§ GIVEN RECORDS
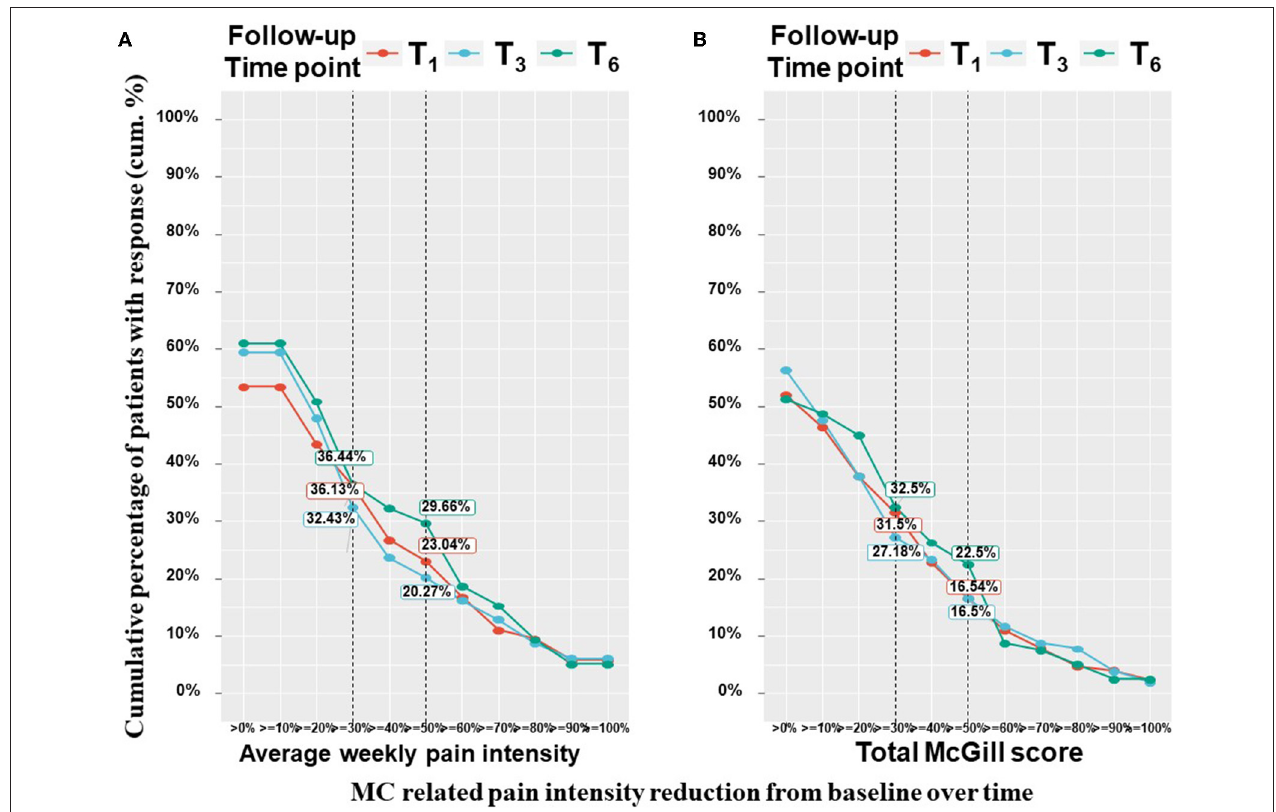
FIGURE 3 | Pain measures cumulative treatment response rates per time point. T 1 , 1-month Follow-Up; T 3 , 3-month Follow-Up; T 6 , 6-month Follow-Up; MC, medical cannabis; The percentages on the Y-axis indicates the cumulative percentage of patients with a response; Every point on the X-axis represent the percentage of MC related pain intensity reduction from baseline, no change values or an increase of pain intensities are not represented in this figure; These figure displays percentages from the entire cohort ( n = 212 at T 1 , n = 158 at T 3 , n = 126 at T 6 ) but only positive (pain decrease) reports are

...

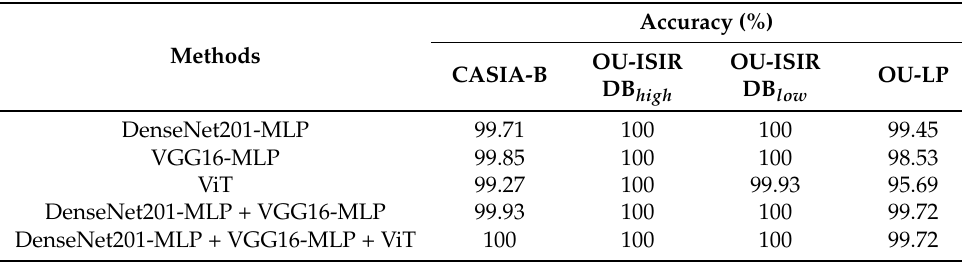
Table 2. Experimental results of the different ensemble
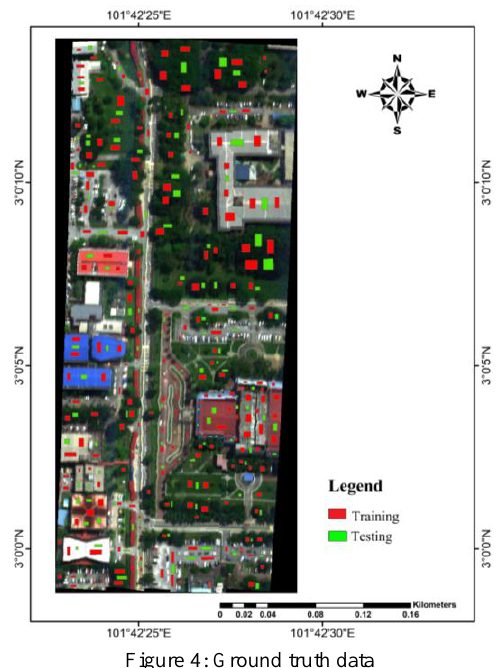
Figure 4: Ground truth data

* * *

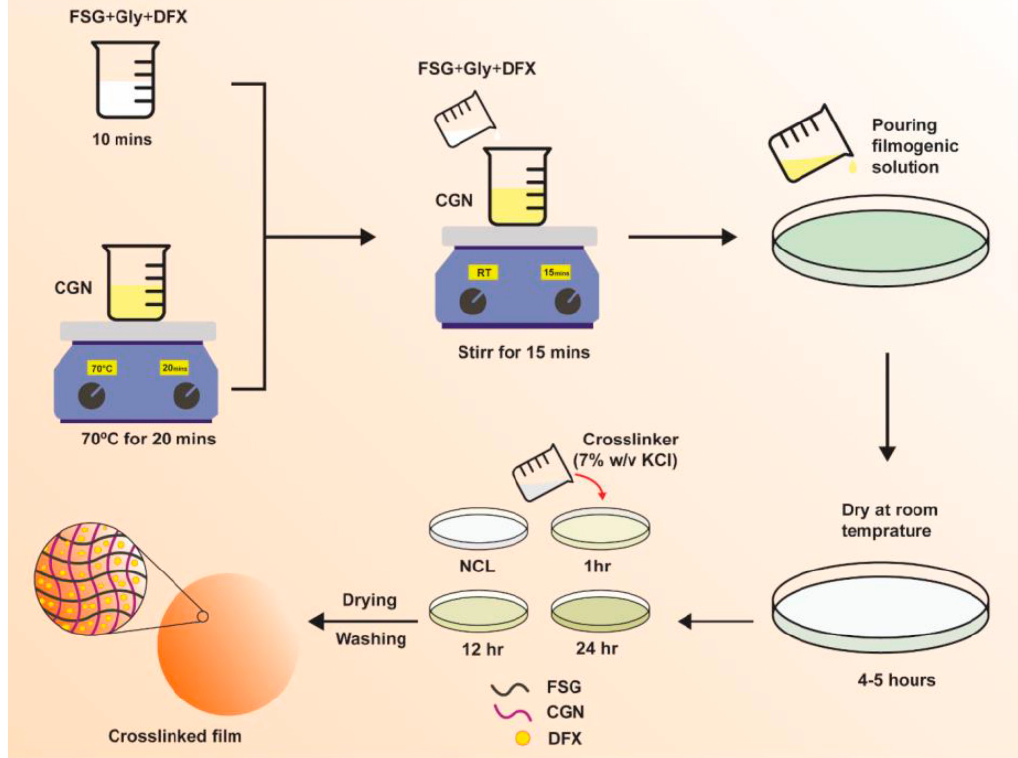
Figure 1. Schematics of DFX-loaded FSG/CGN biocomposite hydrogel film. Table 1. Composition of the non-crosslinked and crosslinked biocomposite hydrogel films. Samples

§ EXERCISE DESCRIPTION
Please copy out from the data above, without any picture, exactly the lines running from the one that holds "Table 2. Experimental" through the one that holds "Figure 4: Ground truth data", and nothing beyond them.

§ ANSWER BOX
Table 2. Experimental results of the different ensemble
Figure 4: Ground truth data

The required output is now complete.